The rapid ascent of China and its relative shift in power compared with the G7 has caused psychological stress within G7 nations, as they fear losing their dominant position in the world economy and are taking measures to suppress China’s growth. While in 2000 China’s GDP only accounted for 5.5 percent of the total GDP of G7 countries, it has since risen significantly to reach 41.5 percent in 2021. In terms of the proportion of manufacturing value-added, China was responsible for only 15 percent of the G7’s total in 2004; but in 2021, it made up a hefty 91.5 percent of the seven countries’ combined total.
The World Bank estimates that from 2013 to 2021, China’s contribution to global economic growth averaged 38.6 percent, surpassing the combined contribution rate of all G7 countries. These figures demonstrate that any mechanism or platform discussing global economic governance must necessarily acknowledge China’s significance as a key driver of world economic growth.

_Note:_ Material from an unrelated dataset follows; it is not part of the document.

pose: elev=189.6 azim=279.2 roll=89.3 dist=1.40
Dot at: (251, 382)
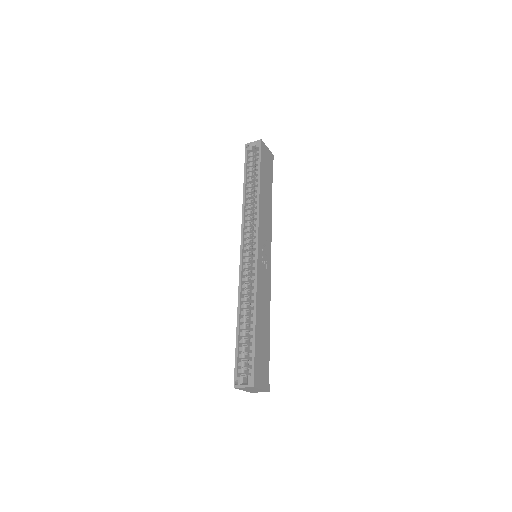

Nonetheless, nations such as the United States and Japan view China’s development as a threat rather than an opportunity. These countries are singularly focused on disrupting China’s momentum of growth, blocking its upward movement in value and industrial chains, and confining it to low-end manufacturing. In pursuit of these goals, these nations have even resorted to anti-globalization tactics, initiating trade wars and technological battles and promoting decoupling measures. Such actions significantly increase the level of uncertainty in the global economy and risk creating two mutually isolated and opposing systems in the overall world market.
The G7’s economic security document introduced during the summit emphasized the importance of economic resilience and condemned economic coercion, yet the adoption of economic coercion and suppression against China, without allowing it to retaliate, has led to China’s rightful opposition. Developed countries such as the United States have a history of employing economic sanctions, embargoes and other measures to coerce other nations, but now it is itself experiencing the danger of being coerced. This indicates a shift in the world order.
In the post-COVID-19 era, the world economy is in dire need of a restart, and economic globalization is undergoing a transformation. While it was initially dominated by developed Western countries and mainly served the interests of transnational capital, the economy is now transitioning to a more inclusive and balanced type of globalization. This is not a transformation that the G7 can effectively control.
In recent years, China put forth the Belt and Road Initiative, increasing investment in infrastructure construction for other developing countries. It proposed global security and development initiatives and aimed to achieve national rejuvenation through Chinese modernization, providing a new development model and a path for other developing countries to follow. Its inclusive and interactive approach has been widely welcomed by other developing countries and represents a new direction of transnational cooperation on global economic governance and developmental challenges.
The G7 countries’ attacks on China will not solve their own problems or, more important, help address the challenges facing the global economy. From a geopolitical standpoint, viewing China’s rise as a threat is an approach that’s doomed to fail. Such confrontations do not align with the common interests of most members of the international community and even go against the national interests of those nations instigating the conflicts.
This may lead to self-reflection by their decision-makers, as well as policy adjustments seeking better outcomes. One example of this phenomenon is the recent shift in policy expressions from U.S. and European leaders regarding their economic relationship with China. These reflect movement toward risk mitigation rather than decoupling.